* [REQUIRED ACTION] Copy each record below faithfully, leaving out images.
** Opening RECORDS PROVIDED block **
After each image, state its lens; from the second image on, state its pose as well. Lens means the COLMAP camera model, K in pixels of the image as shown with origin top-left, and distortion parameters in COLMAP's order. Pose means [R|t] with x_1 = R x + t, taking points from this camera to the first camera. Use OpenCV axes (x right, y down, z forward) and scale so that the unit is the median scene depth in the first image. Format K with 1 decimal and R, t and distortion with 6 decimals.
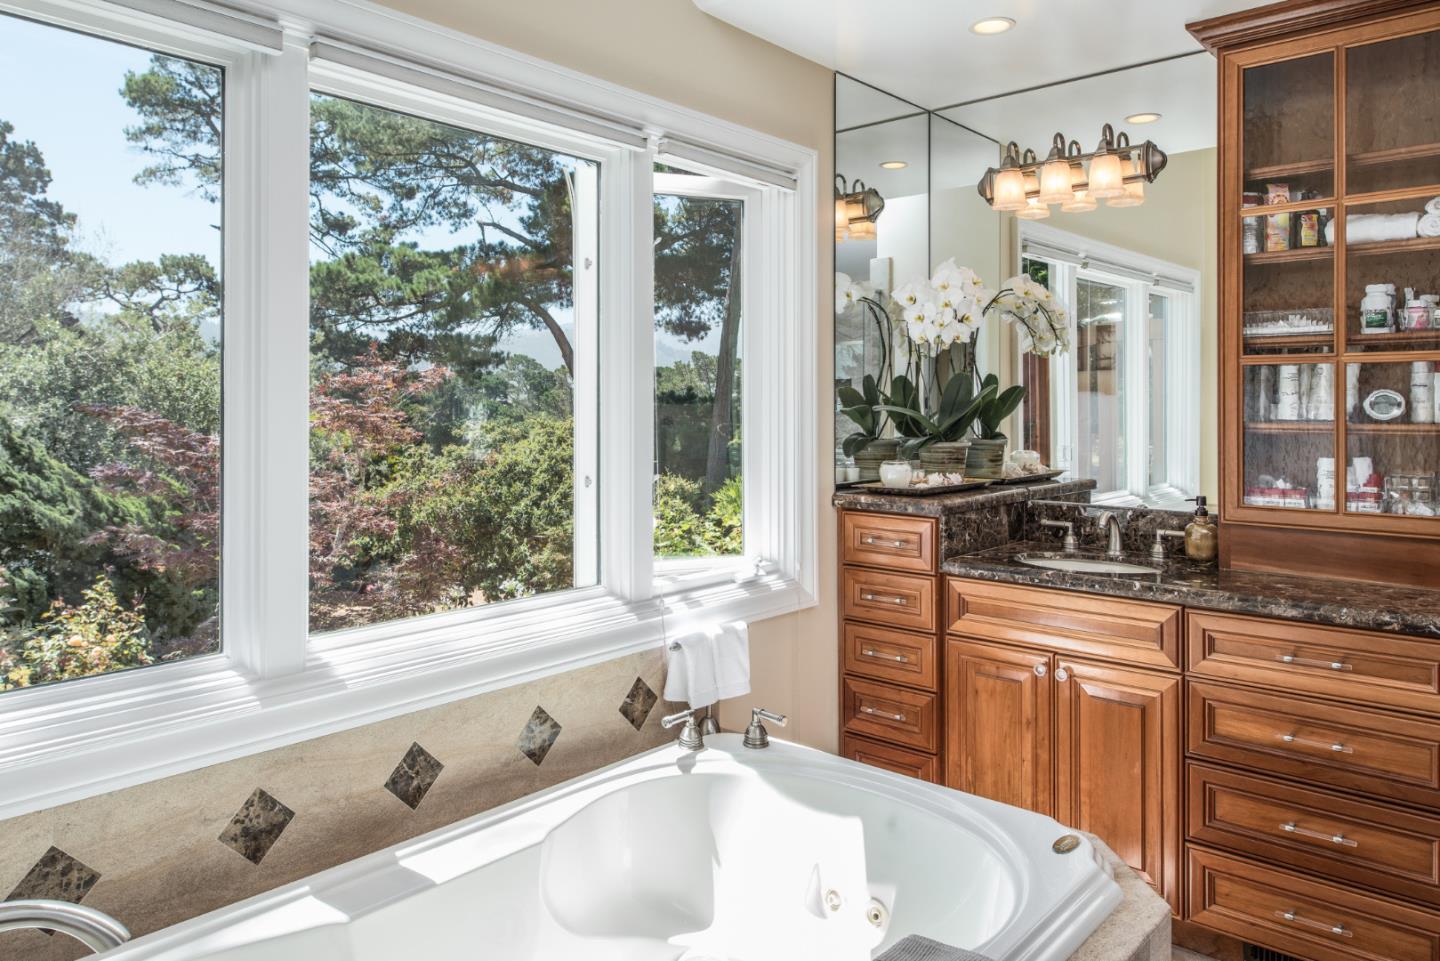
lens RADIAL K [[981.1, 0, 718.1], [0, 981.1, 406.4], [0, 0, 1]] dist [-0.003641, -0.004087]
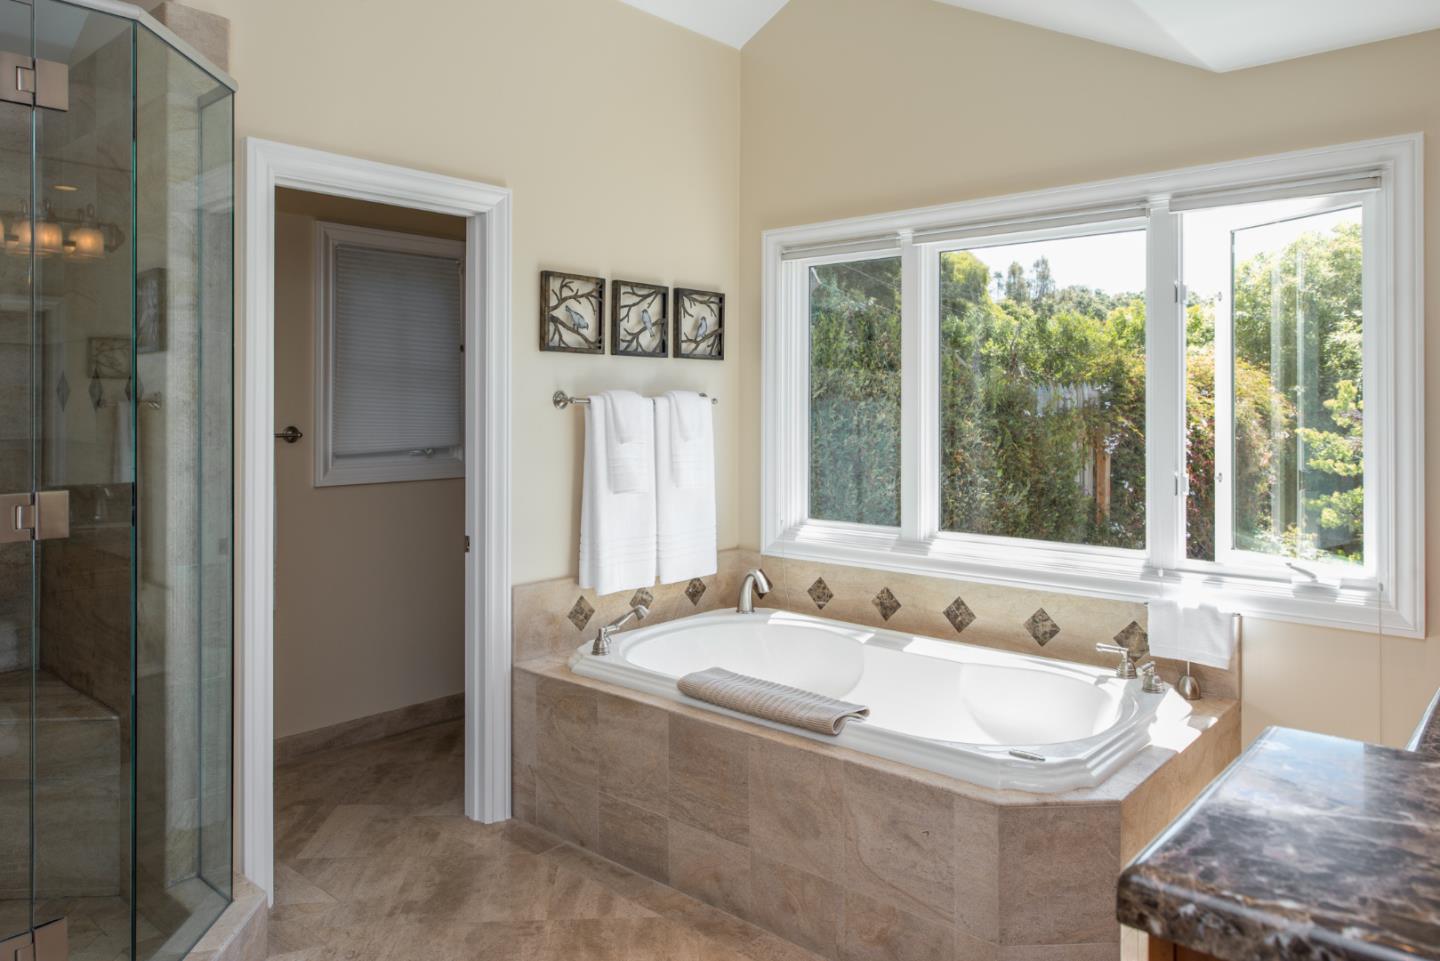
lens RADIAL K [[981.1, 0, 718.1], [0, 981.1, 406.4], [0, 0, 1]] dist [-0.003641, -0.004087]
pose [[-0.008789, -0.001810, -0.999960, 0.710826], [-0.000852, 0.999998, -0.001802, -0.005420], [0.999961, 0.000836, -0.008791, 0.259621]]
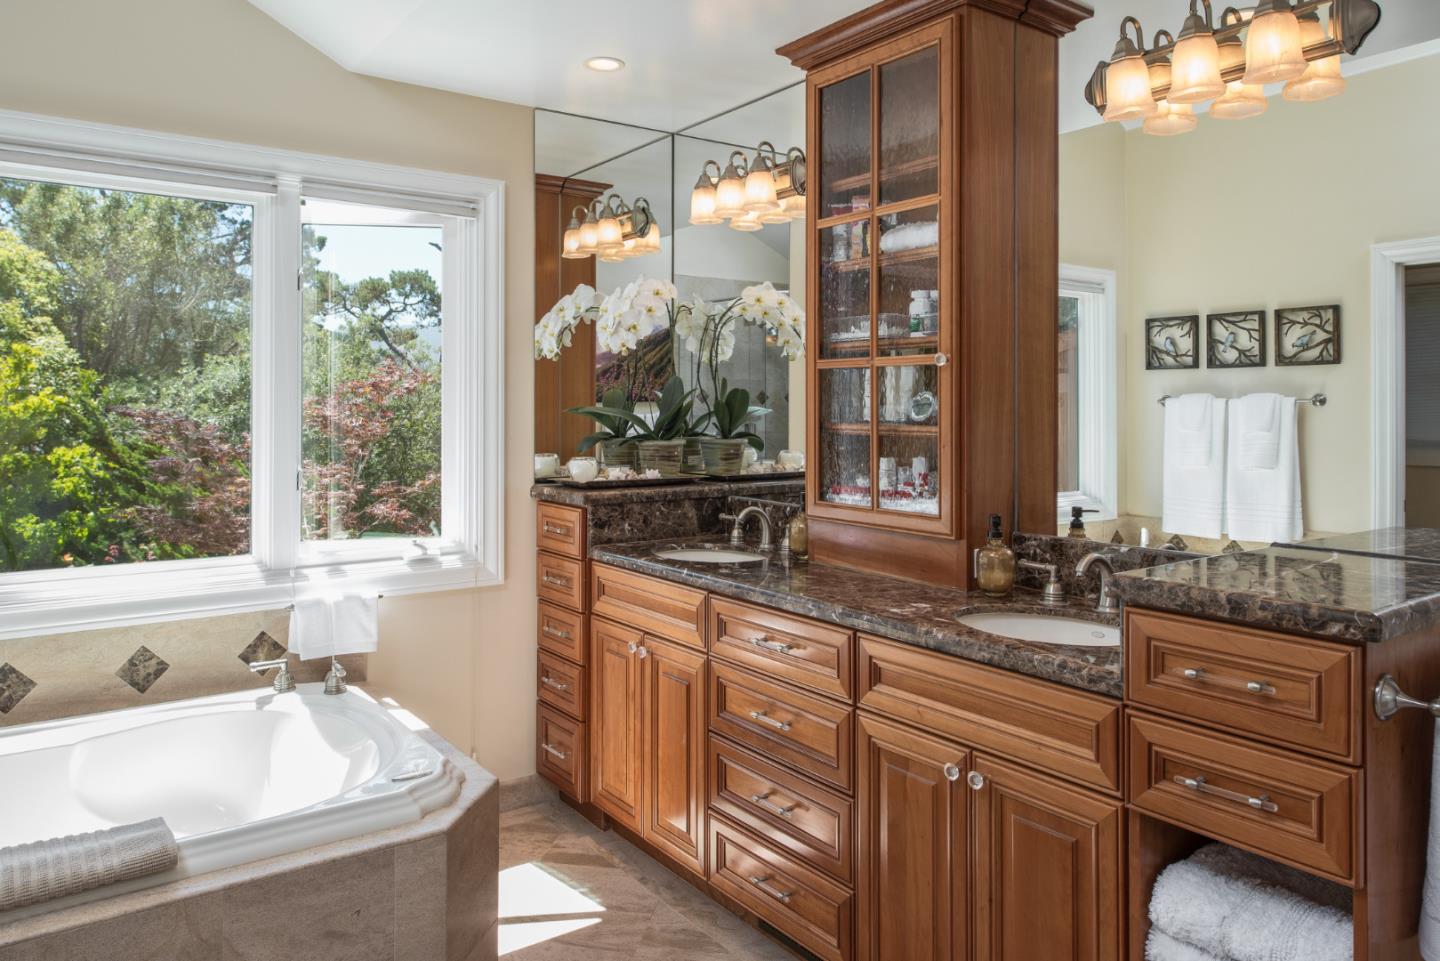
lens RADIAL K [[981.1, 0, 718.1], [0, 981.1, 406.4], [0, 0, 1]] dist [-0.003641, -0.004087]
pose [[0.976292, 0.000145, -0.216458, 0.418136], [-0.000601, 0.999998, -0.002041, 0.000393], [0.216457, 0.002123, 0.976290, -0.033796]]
** Closing RECORDS PROVIDED block **
* [SOLUTION FOR THIS TASK]
After each image, state its lens; from the second image on, state its pose as well. Lens means the COLMAP camera model, K in pixels of the image as shown with origin top-left, and distortion parameters in COLMAP's order. Pose means [R|t] with x_1 = R x + t, taking points from this camera to the first camera. Use OpenCV axes (x right, y down, z forward) and scale so that the unit is the median scene depth in the first image. Format K with 1 decimal and R, t and distortion with 6 decimals.
lens RADIAL K [[981.1, 0, 718.1], [0, 981.1, 406.4], [0, 0, 1]] dist [-0.003641, -0.004087]
lens RADIAL K [[981.1, 0, 718.1], [0, 981.1, 406.4], [0, 0, 1]] dist [-0.003641, -0.004087]
pose [[-0.008789, -0.001810, -0.999960, 0.710826], [-0.000852, 0.999998, -0.001802, -0.005420], [0.999961, 0.000836, -0.008791, 0.259621]]
lens RADIAL K [[981.1, 0, 718.1], [0, 981.1, 406.4], [0, 0, 1]] dist [-0.003641, -0.004087]
pose [[0.976292, 0.000145, -0.216458, 0.418136], [-0.000601, 0.999998, -0.002041, 0.000393], [0.216457, 0.002123, 0.976290, -0.033796]]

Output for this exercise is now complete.